Short Plate vs Skirt — What's the Difference?
Quick Answer
Short Plate (short plate) and Skirt (skirt steak) are not the same cut: Short Plate is plate primal (Belly area, below the rib section); Skirt is plate primal (diaphragm (inside/outside skirt varies by spec)).
Canonical entities: Short Plate · Skirt
Side-by-side
| short plate | skirt | |
|---|---|---|
| Primal | plate | plate |
| Muscle / location | Belly area, below the rib section | diaphragm (inside/outside skirt varies by spec) |
| Character | The belly of the cow, below the rib primal. Source of short ribs, skirt steak, and hanger steak. Rich, fatty, and flavorful. Used for braising, fajitas, and in Asian cuisines for hot pot. | Plate primal diaphragm muscle; very beefy, used for fajitas and grilling. |
Key differences
- Texture and slicing: compare fibrous, grain-heavy cuts vs more tender steak-style muscles based on each cut’s description.

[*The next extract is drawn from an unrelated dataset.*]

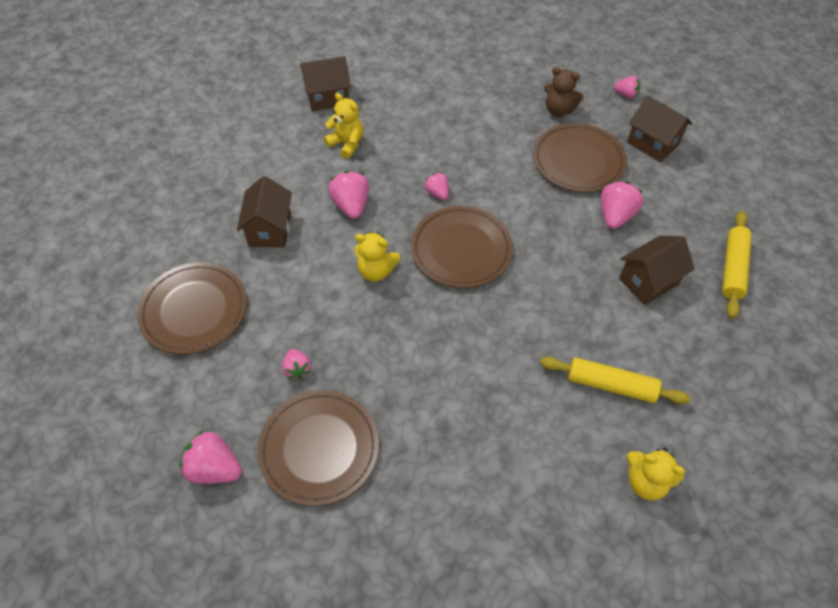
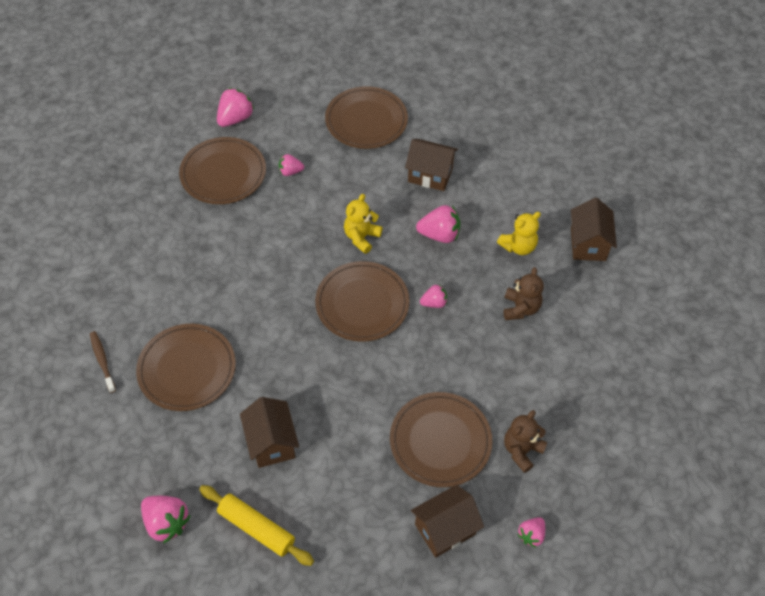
camera: 105 degrees right, 0 degrees up
(418, 131) = (520, 308): none -> brown teddy bear
(611, 385) = (187, 369): yellow rolling pin -> brown plate
(615, 216) = (357, 446): pink strawberry -> pink strawberry (166, 523)
(645, 481) = (102, 361): yellow teddy bear -> brown toothbrush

- Retail naming diverges by country—always map through a canonical cut when translating menus or labels.
When to use each
Short Plate
Pick Short Plate when you want its specific marbling/texture profile: The belly of the cow, below the rib primal. Source of short ribs, skirt steak, and hanger steak. Rich, fatty, and flavorful. Used for braising, fajitas, and in Asian cuisines for hot pot.
Skirt
Pick Skirt when its primal/muscle traits fit the dish: Plate primal diaphragm muscle; very beefy, used for fajitas and grilling.
Short Plate and Skirt are different canonical muscles/primals: Short Plate is plate (Belly area, below the rib section); Skirt is plate (diaphragm (inside/outside skirt varies by spec)).
Choose based on tenderness, marbling, grain direction, and how you plan to cook (sear vs braise vs slice thin).